= What the task requires =
A stretch of the entries below is to be set down exactly, running from the line with "S BryerslD. and" through the line with "Durai and M.", both included, and no other line.

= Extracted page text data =
BEGIN
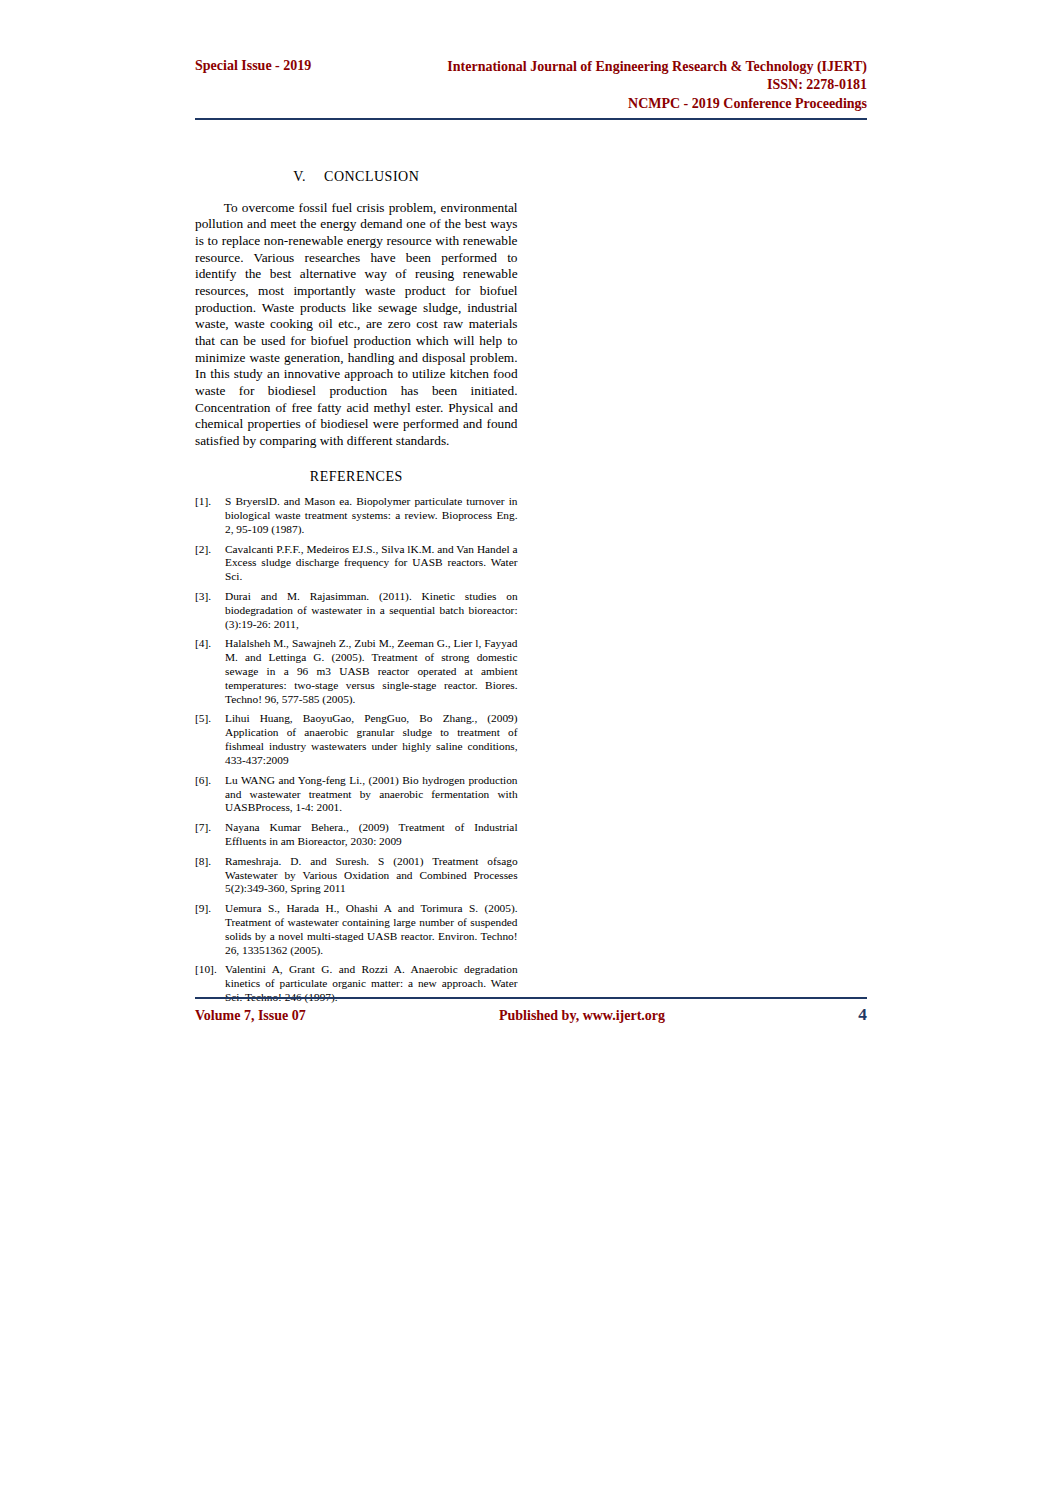Special Issue - 2019
International Journal of Engineering Research & Technology (IJERT)
ISSN: 2278-0181
NCMPC - 2019 Conference Proceedings
V. CONCLUSION
To overcome fossil fuel crisis problem, environmental pollution and meet the energy demand one of the best ways is to replace non-renewable energy resource with renewable resource. Various researches have been performed to identify the best alternative way of reusing renewable resources, most importantly waste product for biofuel production. Waste products like sewage sludge, industrial waste, waste cooking oil etc., are zero cost raw materials that can be used for biofuel production which will help to minimize waste generation, handling and disposal problem. In this study an innovative approach to utilize kitchen food waste for biodiesel production has been initiated. Concentration of free fatty acid methyl ester. Physical and chemical properties of biodiesel were performed and found satisfied by comparing with different standards.
REFERENCES
S BryerslD. and Mason ea. Biopolymer particulate turnover in biological waste treatment systems: a review. Bioprocess Eng. 2, 95-109 (1987).
Cavalcanti P.F.F., Medeiros EJ.S., Silva lK.M. and Van Handel a Excess sludge discharge frequency for UASB reactors. Water Sci.
Durai and M. Rajasimman. (2011). Kinetic studies on biodegradation of wastewater in a sequential batch bioreactor: (3):19-26: 2011,
Halalsheh M., Sawajneh Z., Zubi M., Zeeman G., Lier l, Fayyad M. and Lettinga G. (2005). Treatment of strong domestic sewage in a 96 m3 UASB reactor operated at ambient temperatures: two-stage versus single-stage reactor. Biores. Techno! 96, 577-585 (2005).
Lihui Huang, BaoyuGao, PengGuo, Bo Zhang., (2009) Application of anaerobic granular sludge to treatment of fishmeal industry wastewaters under highly saline conditions, 433-437:2009
Lu WANG and Yong-feng Li., (2001) Bio hydrogen production and wastewater treatment by anaerobic fermentation with UASBProcess, 1-4: 2001.
Nayana Kumar Behera., (2009) Treatment of Industrial Effluents in am Bioreactor, 2030: 2009
Rameshraja. D. and Suresh. S (2001) Treatment ofsago Wastewater by Various Oxidation and Combined Processes 5(2):349-360, Spring 2011
Uemura S., Harada H., Ohashi A and Torimura S. (2005). Treatment of wastewater containing large number of suspended solids by a novel multi-staged UASB reactor. Environ. Techno! 26, 13351362 (2005).
Valentini A, Grant G. and Rozzi A. Anaerobic degradation kinetics of particulate organic matter: a new approach. Water Sci. Techno! 246 (1997).
Volume 7, Issue 07
Published by, www.ijert.org
4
END
= Solution to this task =
S BryerslD. and Mason ea. Biopolymer particulate turnover in biological waste treatment systems: a review. Bioprocess Eng. 2, 95-109 (1987).
Cavalcanti P.F.F., Medeiros EJ.S., Silva lK.M. and Van Handel a Excess sludge discharge frequency for UASB reactors. Water Sci.
Durai and M. Rajasimman. (2011). Kinetic studies on biodegradation of wastewater in a sequential batch bioreactor: (3):19-26: 2011,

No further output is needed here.